Throughout the history of liver transplantation, a slight (and frequently statistically insignificant) advantage has been enjoyed by the pediatric recipient (Fig 1). Since 1980, the 5-year actuarial survival rate of children has been just below 70%, marginally better than in adults. Most of the difference was accounted for by inclusion in the adult series of two diseases, chronic active hepatitis caused by B virus and malignant tumors, which have a high rate of recurrence after transplantation28 (Fig 2).
In children, there have been no “bad diseases” (Fig 3), and so far, there have been no recurrences of original diseases. However, the poorest results have been with biliary atresia. With biliary atresia, the 5-year survival rate is projected at 64%, compared with almost ten percentage points higher than this for the other common pediatric diseases (Fig 3). The reason is the great difficulty of treating patients with biliary atresia after extensive prior operations for the performance of portoenterostomy or revisions of such procedures.

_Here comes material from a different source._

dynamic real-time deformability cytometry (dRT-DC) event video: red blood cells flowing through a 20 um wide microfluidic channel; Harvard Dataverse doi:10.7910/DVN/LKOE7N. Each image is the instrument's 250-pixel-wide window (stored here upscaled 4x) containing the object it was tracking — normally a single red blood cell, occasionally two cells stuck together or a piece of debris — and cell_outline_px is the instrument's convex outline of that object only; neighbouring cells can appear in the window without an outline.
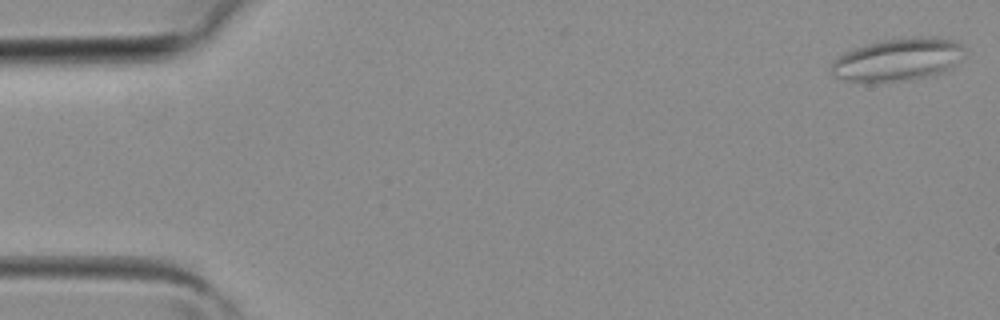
{"species": "common noctule bat (a hibernating species)", "species_latin": "Nyctalus noctula", "temperature_condition": "room temperature", "stored_images_in_passage": 3, "camera_frame_rate_fps": 3000, "um_per_image_px": 0.085, "animal": {"sex": "female", "body_mass_g": 19.3, "forearm_length_mm": 54.1}, "frame": {"image": 1, "passage_image": 1, "time_ms": 0.0, "image_size_px": [1000, 320], "cell_outline_px": [[964, 56], [952, 68], [932, 76], [908, 80], [844, 80], [836, 76], [828, 68], [832, 60], [856, 48], [868, 44], [884, 40], [928, 36], [936, 36], [956, 40], [964, 48]], "centroid_in_image_um": [76.4, 5.04], "position_along_channel_um": 8.6, "area_um2": 32.71}}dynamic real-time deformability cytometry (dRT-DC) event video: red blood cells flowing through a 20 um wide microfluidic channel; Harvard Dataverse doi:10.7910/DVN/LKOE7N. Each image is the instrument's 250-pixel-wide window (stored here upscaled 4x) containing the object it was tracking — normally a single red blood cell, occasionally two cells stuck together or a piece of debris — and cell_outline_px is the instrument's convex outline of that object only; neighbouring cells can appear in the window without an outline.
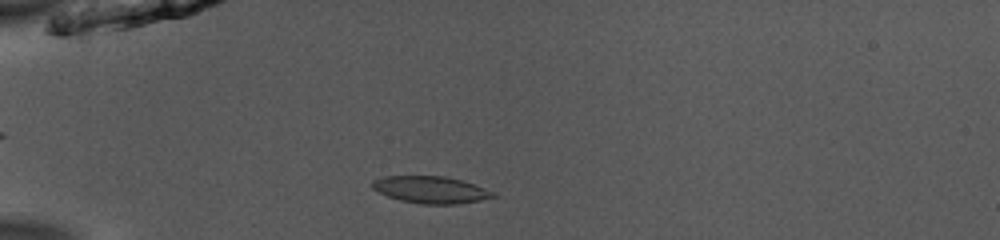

The age of the recipient has proved to be the single most important prognostic factor in pediatric liver transplantation. Our own experience with recipients of tiny size has been somewhat discouraging. Through June 1986 we have performed transplants on 20 patients weighing 5.2 to 9.7 kg.29 The ages of these recipients were 3 to 11 months, and all were profoundly ill. Otherwise, they would have been permitted to grow to a more advantageous size. Eight of the 20 recipients have died, including seven deaths in the early post-operative period and one late death from aspiration. Technical problems were frequent. Hepatic artery thrombosis occurred in five patients, but only one death was related to this complication. Three of these patients have received retransplants. One patient is stable and being allowed to grow before retransplantation will be done. Other technical problems included defects of biliary tract reconstruction and multiple intestinal perforations from earlier futile portoenterostomies.
Encouraging as the overall results have been, the outlook would be less optimistic by about 20% without the frequent application of retransplantation. 18,l3 Thus, retransplantation has become one of the most common indications for hepatic replacement.
Liver transplantation, which once was an experimental procedure of no practical interest, has become the preferred treatment for infants and children dying of almost all non-neoplastic end-stage liver diseases. Liver replacement is being provided by many well-trained teams on all of the continents, as is evident from the program today—the first international symposium on pediatric liver transplantation. I have been honored in giving the first paper in the process of introducing the remarkable work of a gifted younger generation of physicians and surgeons.
Supported by Research Project Grant AM-29961 from the National Institutes of Health, Bethesda, MD.